Anyway, I'm writing about sleeping in, not reverse psychology. And I'm not writing about my kids this time. It's all about me. And sleeping.

So, summer is here. And I start a new job in less than two weeks. So for the first time in years, I won't plod through the blistering hot summer days alongside my kids. I won't wake up with one or two of them next to me in bed and offer to read books or tell them to stop tickling me because I want to sleep a little longer.
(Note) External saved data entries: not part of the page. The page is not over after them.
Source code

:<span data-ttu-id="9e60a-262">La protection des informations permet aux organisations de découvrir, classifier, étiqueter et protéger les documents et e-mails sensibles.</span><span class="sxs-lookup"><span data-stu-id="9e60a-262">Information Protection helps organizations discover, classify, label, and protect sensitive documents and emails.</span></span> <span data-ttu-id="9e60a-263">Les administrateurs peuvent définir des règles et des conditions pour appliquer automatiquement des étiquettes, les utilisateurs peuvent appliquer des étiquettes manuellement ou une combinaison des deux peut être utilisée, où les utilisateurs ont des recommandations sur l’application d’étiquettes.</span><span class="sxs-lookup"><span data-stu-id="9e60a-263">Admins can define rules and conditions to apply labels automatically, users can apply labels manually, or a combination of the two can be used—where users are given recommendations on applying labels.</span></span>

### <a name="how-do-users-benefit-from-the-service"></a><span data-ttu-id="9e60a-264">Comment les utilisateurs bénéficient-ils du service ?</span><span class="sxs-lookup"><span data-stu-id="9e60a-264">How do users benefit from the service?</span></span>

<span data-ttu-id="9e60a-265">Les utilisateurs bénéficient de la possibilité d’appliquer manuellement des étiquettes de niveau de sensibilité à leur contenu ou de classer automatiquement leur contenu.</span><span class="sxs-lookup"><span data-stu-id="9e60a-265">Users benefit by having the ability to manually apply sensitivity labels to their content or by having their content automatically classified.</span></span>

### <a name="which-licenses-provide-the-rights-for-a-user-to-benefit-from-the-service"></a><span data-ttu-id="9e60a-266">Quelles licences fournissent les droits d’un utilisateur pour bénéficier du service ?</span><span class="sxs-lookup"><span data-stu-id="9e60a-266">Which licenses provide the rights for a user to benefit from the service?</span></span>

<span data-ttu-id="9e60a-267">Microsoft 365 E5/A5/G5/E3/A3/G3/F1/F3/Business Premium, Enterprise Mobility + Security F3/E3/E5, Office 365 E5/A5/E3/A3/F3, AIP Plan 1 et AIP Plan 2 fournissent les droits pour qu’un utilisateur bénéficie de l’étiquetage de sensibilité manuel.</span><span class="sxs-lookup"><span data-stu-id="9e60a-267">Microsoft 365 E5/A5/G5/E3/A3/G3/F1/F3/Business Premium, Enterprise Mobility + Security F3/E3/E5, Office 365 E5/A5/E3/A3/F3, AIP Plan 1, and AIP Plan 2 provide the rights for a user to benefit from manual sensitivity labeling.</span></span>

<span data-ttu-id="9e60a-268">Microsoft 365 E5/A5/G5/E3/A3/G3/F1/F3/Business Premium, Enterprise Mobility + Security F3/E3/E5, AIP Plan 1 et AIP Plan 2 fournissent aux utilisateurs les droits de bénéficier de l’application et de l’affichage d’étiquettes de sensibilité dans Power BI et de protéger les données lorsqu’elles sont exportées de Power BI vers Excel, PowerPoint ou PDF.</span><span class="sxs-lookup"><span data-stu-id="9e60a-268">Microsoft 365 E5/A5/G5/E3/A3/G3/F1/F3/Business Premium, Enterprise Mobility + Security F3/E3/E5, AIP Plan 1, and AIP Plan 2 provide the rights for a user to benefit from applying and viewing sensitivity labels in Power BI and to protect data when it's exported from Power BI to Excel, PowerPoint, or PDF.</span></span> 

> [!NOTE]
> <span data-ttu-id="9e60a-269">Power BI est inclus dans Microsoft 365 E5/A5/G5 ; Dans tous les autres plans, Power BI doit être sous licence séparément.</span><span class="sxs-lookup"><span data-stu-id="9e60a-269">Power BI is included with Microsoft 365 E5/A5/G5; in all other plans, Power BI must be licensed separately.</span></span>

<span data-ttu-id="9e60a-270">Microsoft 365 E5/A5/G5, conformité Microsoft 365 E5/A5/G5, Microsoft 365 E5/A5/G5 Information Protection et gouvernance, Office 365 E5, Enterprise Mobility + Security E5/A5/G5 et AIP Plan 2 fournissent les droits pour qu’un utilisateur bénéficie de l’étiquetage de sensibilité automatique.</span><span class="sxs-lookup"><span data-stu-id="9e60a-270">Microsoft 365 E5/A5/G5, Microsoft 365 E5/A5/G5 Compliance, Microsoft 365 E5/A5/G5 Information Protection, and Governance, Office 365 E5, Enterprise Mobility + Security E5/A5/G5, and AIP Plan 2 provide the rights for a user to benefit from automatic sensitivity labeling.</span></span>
Nope, this summer I'll wake up at 6:00 a.m. and hit the snooze bar for 30 more minutes. I'll jump out of bed and shake the tangles out of my hair as I run to the playroom, put the dog on the leash and drag him through the yard saying, "Hurry up, Buddy. Hurry Up". This summer at 6:45 a.m. I'll pour my breakfast of Diet Coke, iron whatever I can find that is clean and take my typical extremely fast morning shower. That's the one where I usually end up with three or four cuts from extremely fast shaving. Which is why I avoid new razors like the plague. This summer at 7:45 a.m., I'll run through the house like a crazy woman picking up and swiffering before the babysitter shows up at 8:15. Hopefully I'll remember to feed the dog somewhere in the middle of all of that.

Will I miss driving my taxi around town all summer long on those blistering hot days? Will I miss being Cruise Director to a boat carrying hot, unhappy and whiney passengers on those same sweaty days? Not much. Okay, maybe a little.

I will, however, miss sleeping in. Tons. No more lazing around until 9:30. No more pulling my hair into a ponytail and slowly sipping my Diet Coke while reading and replying to emails with the sound effects of cartoons in the background. Boo Hoo.

So in an effort to deal, I adjusted my thinking. From this day forward, in my view of the world and its people, Sleeping In is for Sissies. (And for teenagers who are extremely brave and wornout from late nights of MTV watching). Being far from a teenager and absolutely being no sissy...no more sleeping in for me.

It's really that simple. Done deal. Probably won't even need that snooze bar now.

No, definitely not. I'll be well rested. Because aside from bringing to light the whole Sleeping/Sissy Philosophy I will be implementing another new personal custom I now refer to as "Napping is Noble".